:: Recorded data ::
---

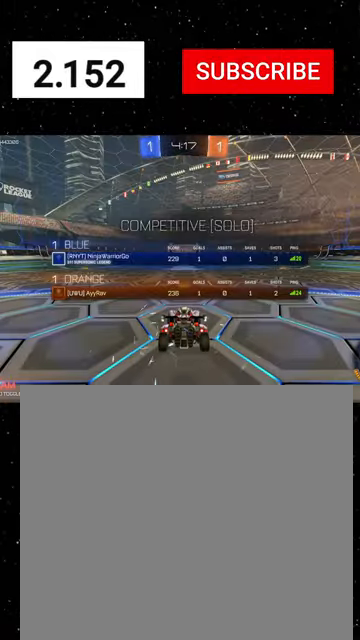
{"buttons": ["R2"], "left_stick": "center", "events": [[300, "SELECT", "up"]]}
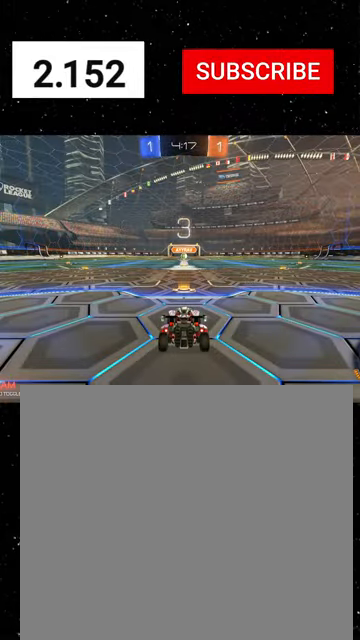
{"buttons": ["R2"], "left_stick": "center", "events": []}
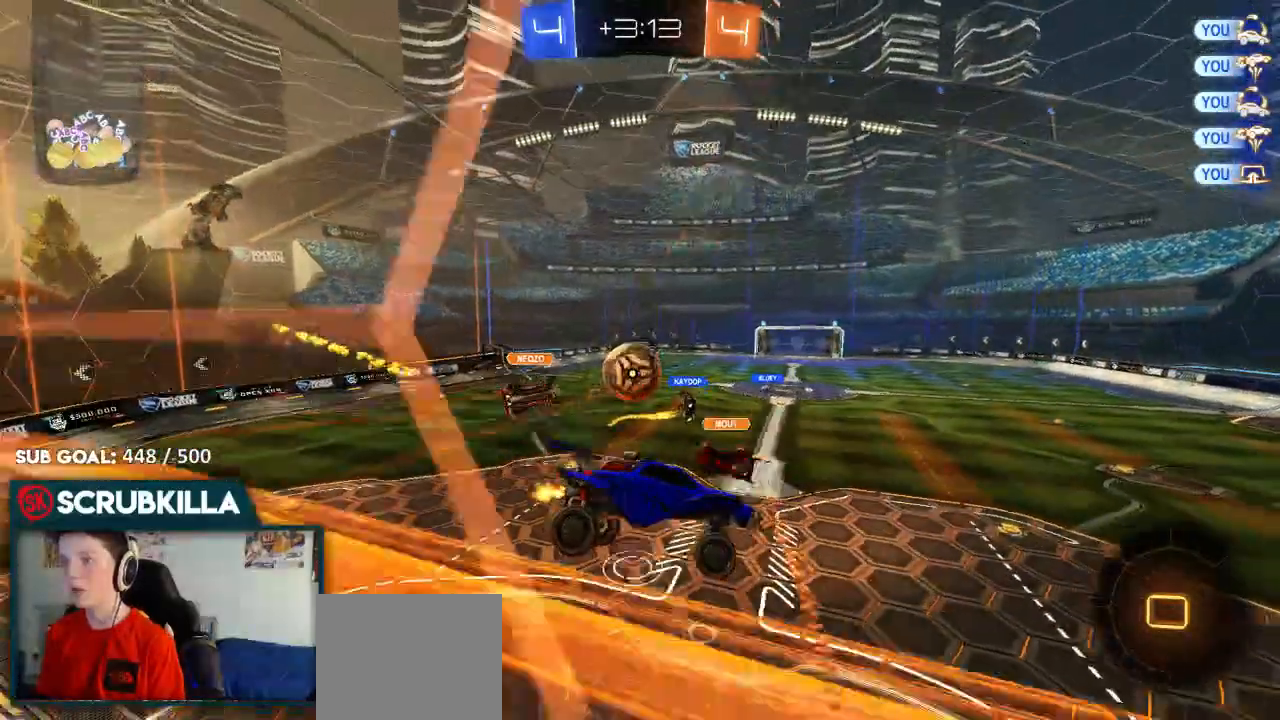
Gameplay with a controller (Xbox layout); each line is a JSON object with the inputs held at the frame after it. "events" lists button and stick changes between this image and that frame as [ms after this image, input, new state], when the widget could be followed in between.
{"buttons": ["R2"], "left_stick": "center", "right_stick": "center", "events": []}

---

:: Exercise requirements ::
Give back the whole listing exactly, without pictures.

:: Response to this task ::
{"buttons": ["R2"], "left_stick": "center", "events": [[300, "SELECT", "up"]]}
{"buttons": ["R2"], "left_stick": "center", "events": []}
Gameplay with a controller (Xbox layout); each line is a JSON object with the inputs held at the frame after it. "events" lists button and stick changes between this image and that frame as [ms after this image, input, new state], when the widget could be followed in between.
{"buttons": ["R2"], "left_stick": "center", "right_stick": "center", "events": []}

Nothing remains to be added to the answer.